Politik

Sieg auf der ganzen Linie für Monika Gärtner-Engel – Unterlassungsklage abgewiesen!

Sieg auf der ganzen Linie für Monika Gärtner-Engel – Unterlassungsklage abgewiesen!
Monika Gärtner-Engel mit dem "Corpus delicti" bei einer Kundgebung nach dem Prozess (rf-foto)

03.12.14 - Das meldet heute das überparteiliche Kommunalwahlbündnis "AUF Gelsenkirchen" in einer Pressemitteilung, in der es weiter heißt:

"Das Amtsgericht Buer hat heute die Unterlassungsklage von Kevin Hauer/Pro NRW in vollem Umfang abgewiesen. Der Versuch, der Stadtverordneten Monika Gärtner-Engel einen Maulkorb zu verpassen, ist damit voll und ganz gescheitert. Hauer musste eine erneute Schlappe einstecken! Er wollte gerichtlich untersagen lassen, das Foto, auf dem er mit Burschenschaftsmütze und einem Hitlerbild posiert, weiter öffentlich zu zeigen. 'Er gibt sich in der Öffentlichkeit als Biedermann – hier hat er sein wahres Gesicht gezeigt!', so Monika Gärtner-Engel im Prozess. Die Stadtverordnete von AUF hatte das Foto auf der konstituierenden Ratssitzung am 16. Juni 14 als Zeichen des Protestes gegen den Einzug von Pro NRW in den Rat hochgehalten – zusammen mit dem Plakat 'Nazis raus'.

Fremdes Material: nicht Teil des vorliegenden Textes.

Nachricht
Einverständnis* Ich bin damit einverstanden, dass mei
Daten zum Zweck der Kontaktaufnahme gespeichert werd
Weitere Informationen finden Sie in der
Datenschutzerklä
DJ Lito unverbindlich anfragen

Die Richterin erteilte der Argumentation von Hauer und seiner Anwältin eine Abfuhr. Sein angebliches Urheberrecht steht nicht über dem Recht auf freie Meinungsäußerung aus Artikel 5 Grundgesetz!

Auf Unverständnis und Protest der ca. 30 Prozessbesucher stieß der Versuch des Gerichts, die 'Politik aus dem Verfahren' heraushalten zu wollen. Monika Gärtner-Engel ging dem entgegen überzeugend darauf ein, dass sie als Stadtverordnete eine große Verantwortung hat, antifaschistisch aufklärend tätig zu werden - und das erst recht im Stadtrat. Eine klare Positionierung und die Forderung des Verbots aller faschistischen Parteien und Organisationen sind Grundsätze für AUF.

Den Erfolg vor Gericht im antifaschistischen Kampf feierten Unterstützer/innen mit – ein gemeinsamer Sieg für alle Antifaschisten. Sie gratulierten bei einer anschließenden Kundgebung zum Erfolg und waren empört darüber, dass es überhaupt zu solch einer Klage kommen konnte – faschistische Organisationen müssten längst verboten sein! Im antifaschistischen Kampf sehen wir uns über Länder- und Nationalitätengrenzen eng verbunden, gegen Faschisten, Fundamentalisten und Rassisten."